» YOUR GOAL: Reproduce, word for word, the lines in the material below starting with the one that has "click(298, 242)" and going on through the one that has "drag(712, 237, 736, 239)". Leave out all pictures.

[DATASET CONTENT]

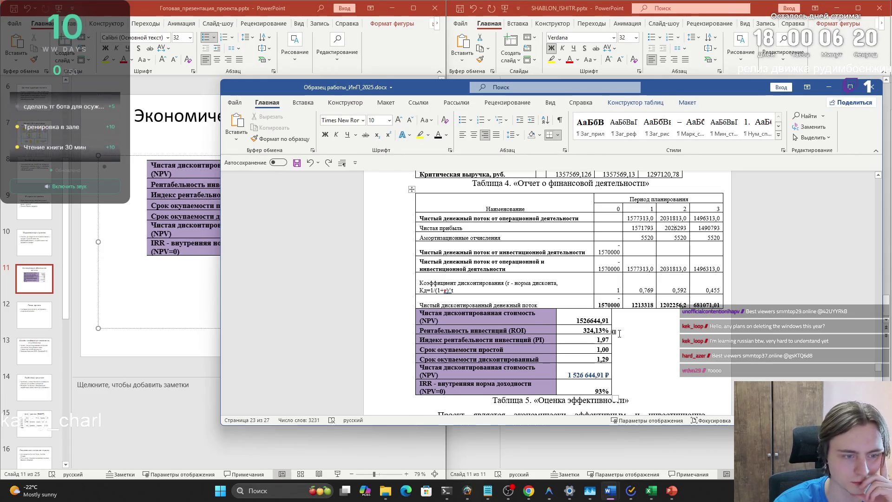
click(186, 287)
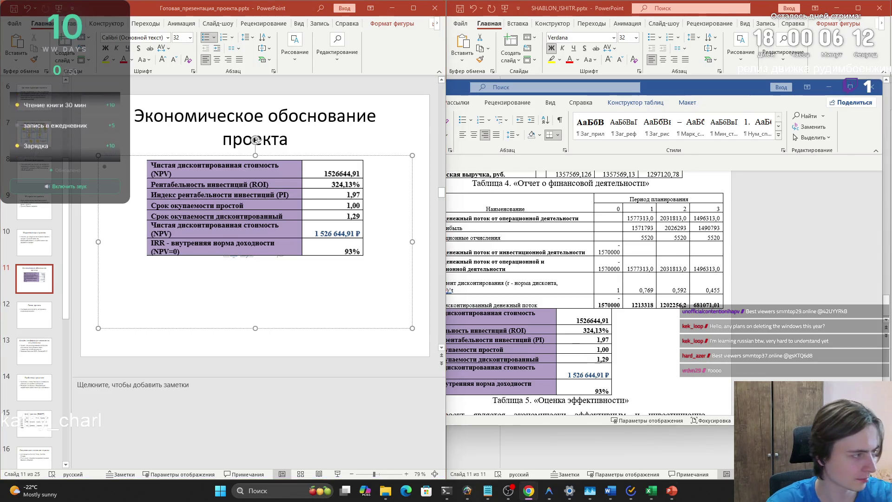
Step: Paste the NPV/IRR summary into slide 11's notes, enlarge the table, and open slide 12
click(151, 385)
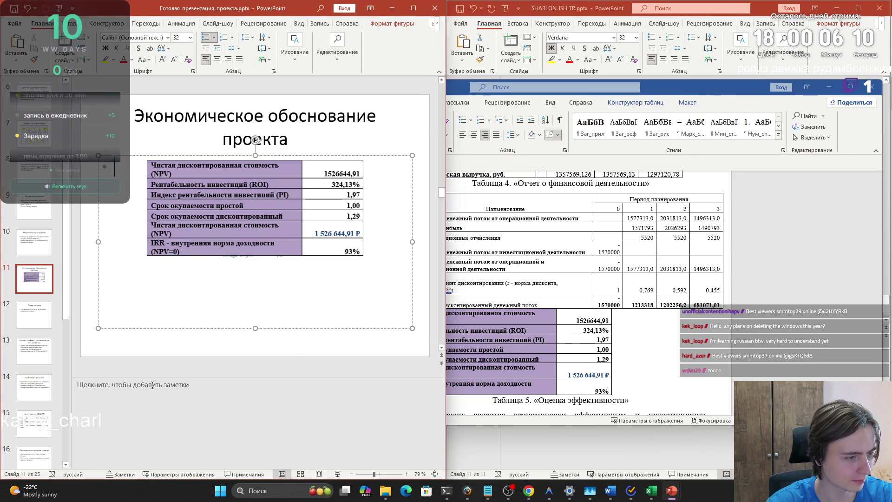
text(Проект имеет положительный NPV более 1,5 млн рублей и высокую внутреннюю норму доходности — 93 процента. Индекс рентабельности превышает единицу, а срок окупаемости составляет около одного года. Это подтверждает экономическую эффективность и инвестиционную привлекательность проекта.)
click(298, 242)
mouse_move(363, 255)
mouse_down()
mouse_move(380, 268)
mouse_move(368, 270)
mouse_up()
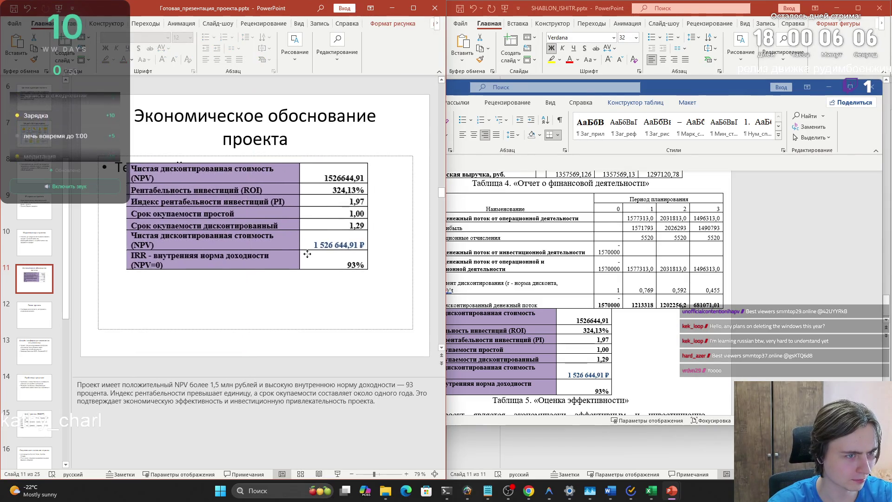
click(48, 311)
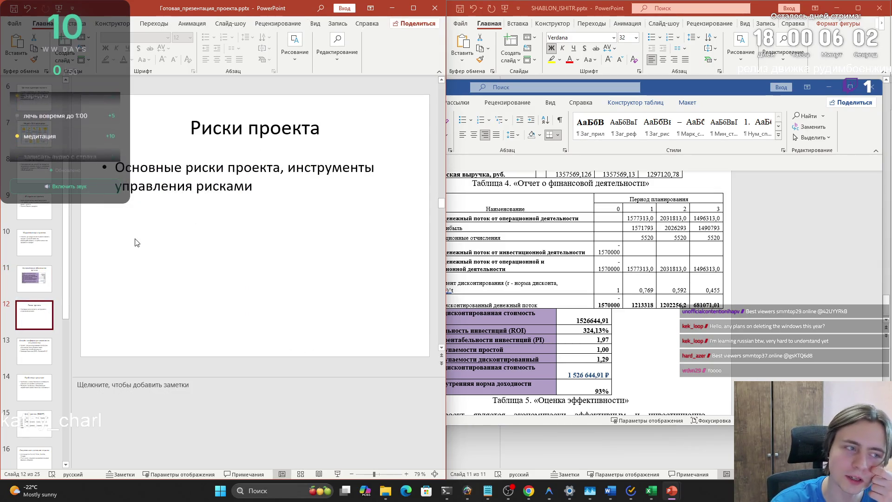
Step: Select slide 12's two bullet lines, then bring the SHABLON template to the front
click(37, 286)
click(41, 323)
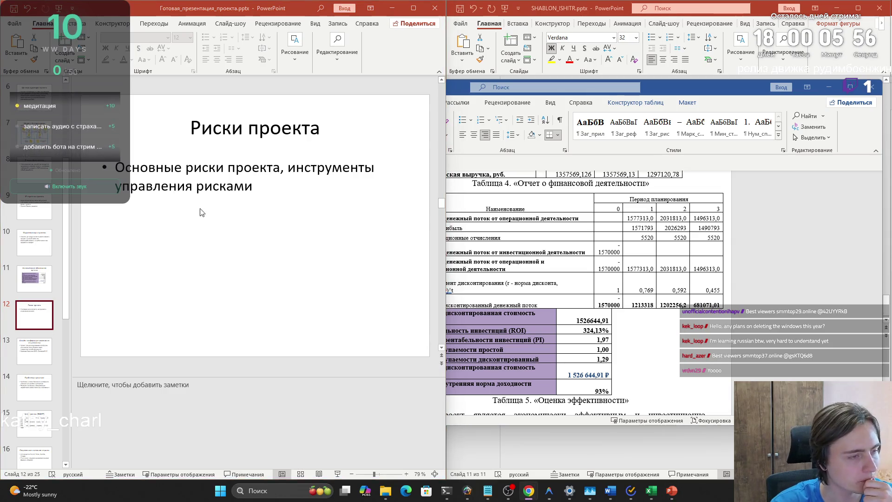
drag(249, 188, 116, 167)
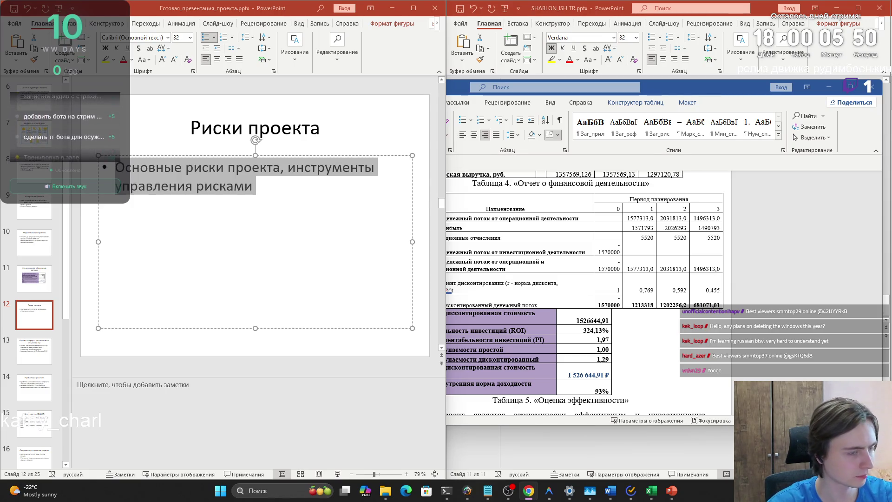
click(543, 444)
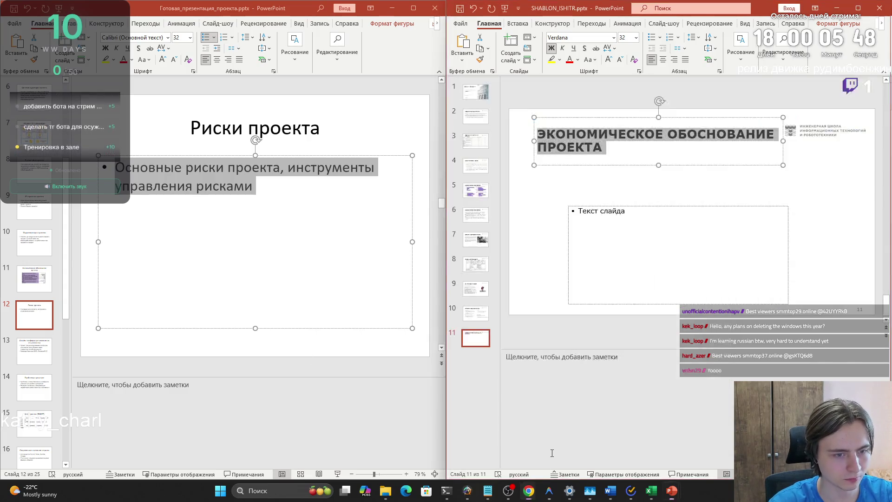
Step: Copy the efficiency table picture onto template slide 11, enlarged and placed in the body area
click(475, 313)
click(476, 338)
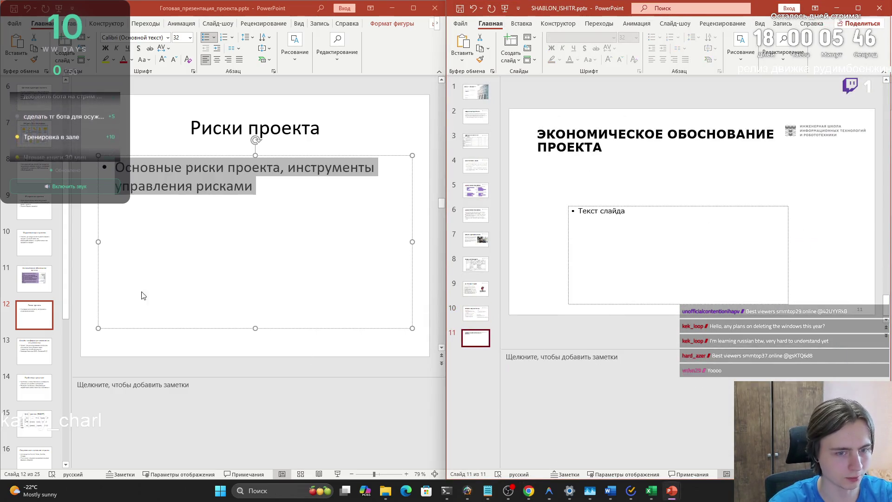
click(27, 287)
click(181, 214)
key(ctrl+c)
click(618, 186)
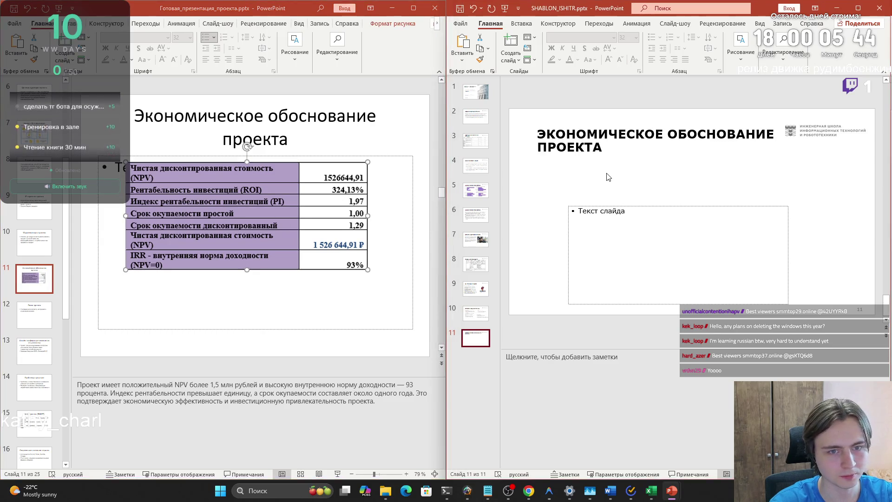
key(ctrl+v)
drag(735, 246, 764, 261)
drag(712, 237, 736, 239)
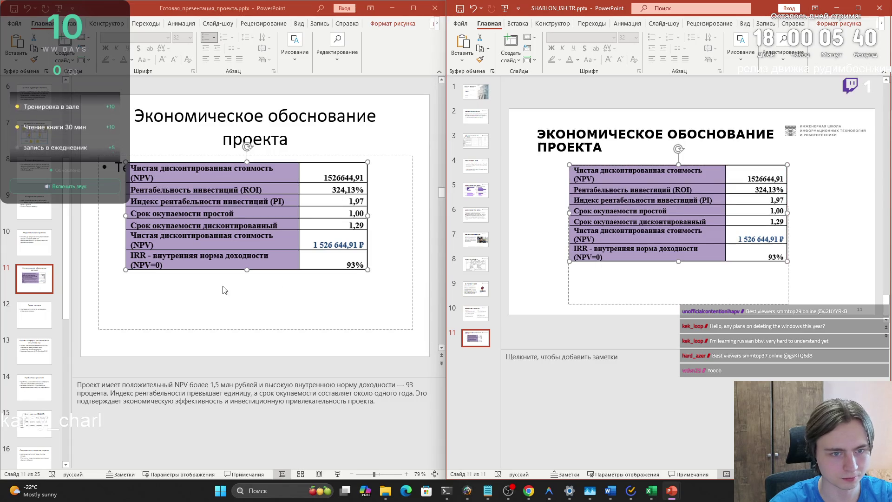
Step: Copy the NPV/IRR speaker notes into template slide 11's notes, then add a new slide 12
click(282, 394)
key(ctrl+a)
key(ctrl+c)
click(677, 381)
key(ctrl+v)
key(ctrl+z)
click(650, 380)
key(ctrl+v)
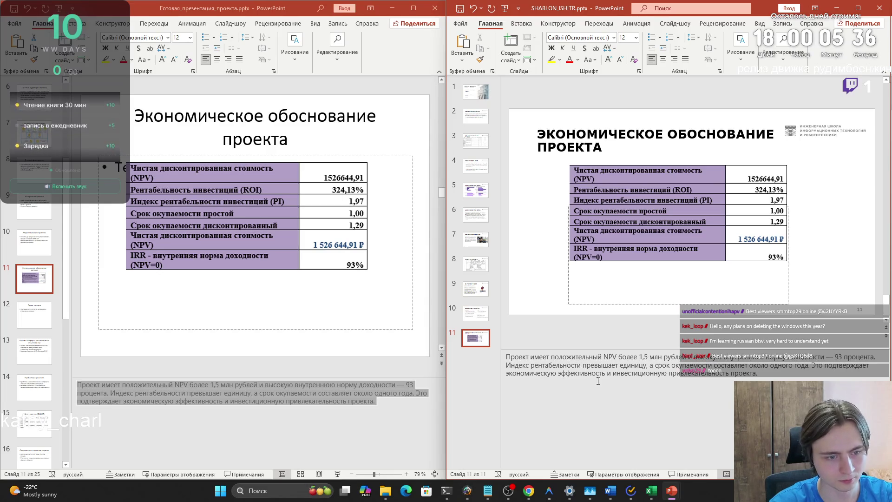
click(46, 323)
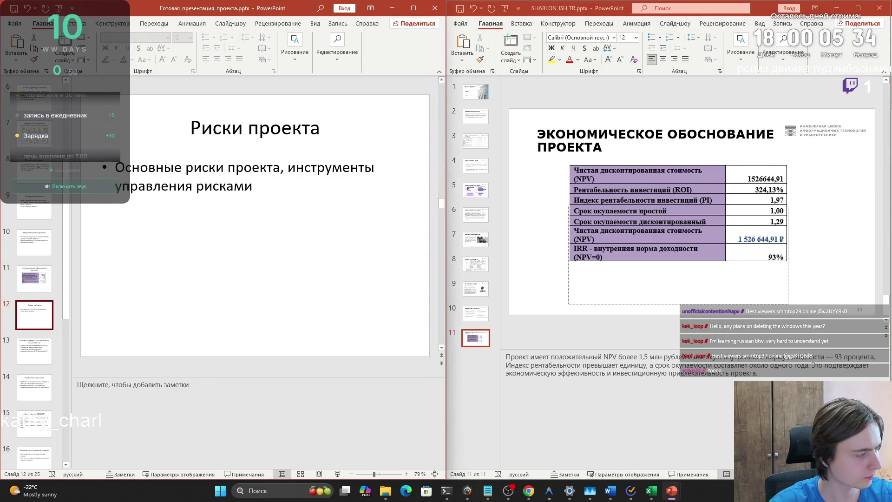
click(510, 42)
Step: Paste РИСКИ ПРОЕКТА as slide 12's title and select the finished deck's risks bullet text
triple_click(223, 132)
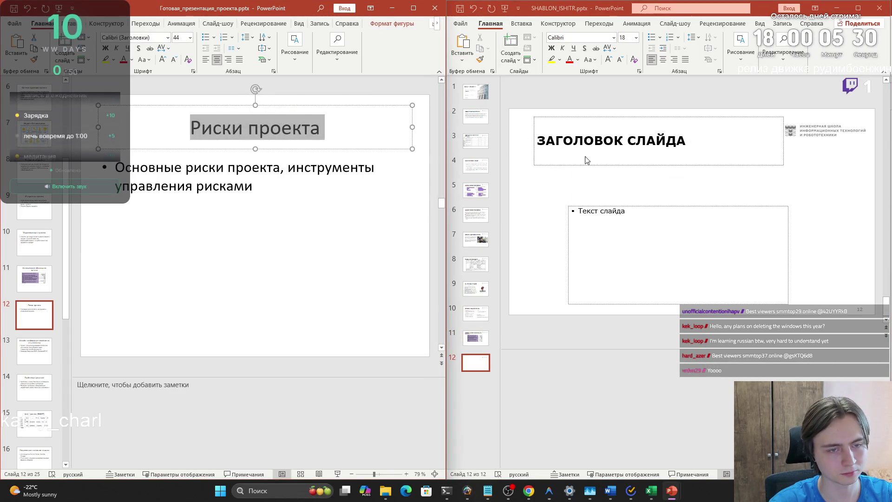
triple_click(585, 138)
key(ctrl+v)
click(246, 221)
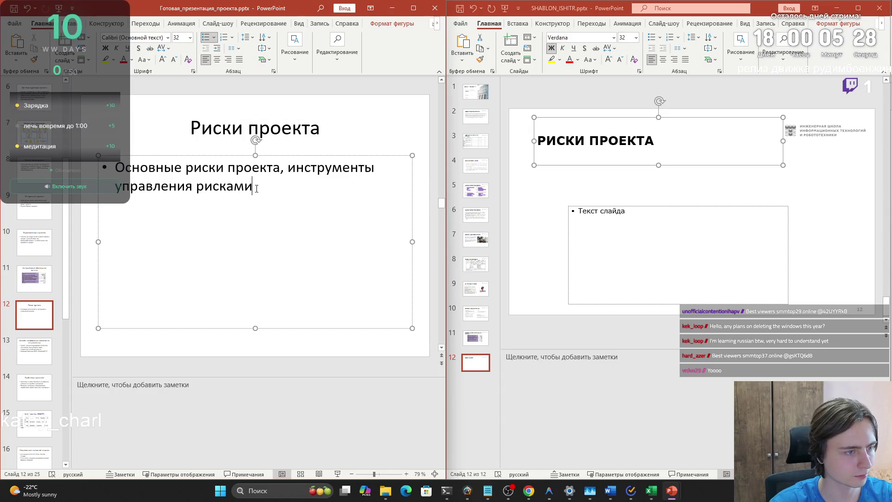
triple_click(145, 171)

[/DATASET CONTENT]

» ANSWER SPACE:
click(298, 242)
mouse_move(363, 255)
mouse_down()
mouse_move(380, 268)
mouse_move(368, 270)
mouse_up()
click(48, 311)
Step: Select slide 12's two bullet lines, then bring the SHABLON template to the front
click(37, 286)
click(41, 323)
drag(249, 188, 116, 167)
click(543, 444)
Step: Copy the efficiency table picture onto template slide 11, enlarged and placed in the body area
click(475, 313)
click(476, 338)
click(27, 287)
click(181, 214)
key(ctrl+c)
click(618, 186)
key(ctrl+v)
drag(735, 246, 764, 261)
drag(712, 237, 736, 239)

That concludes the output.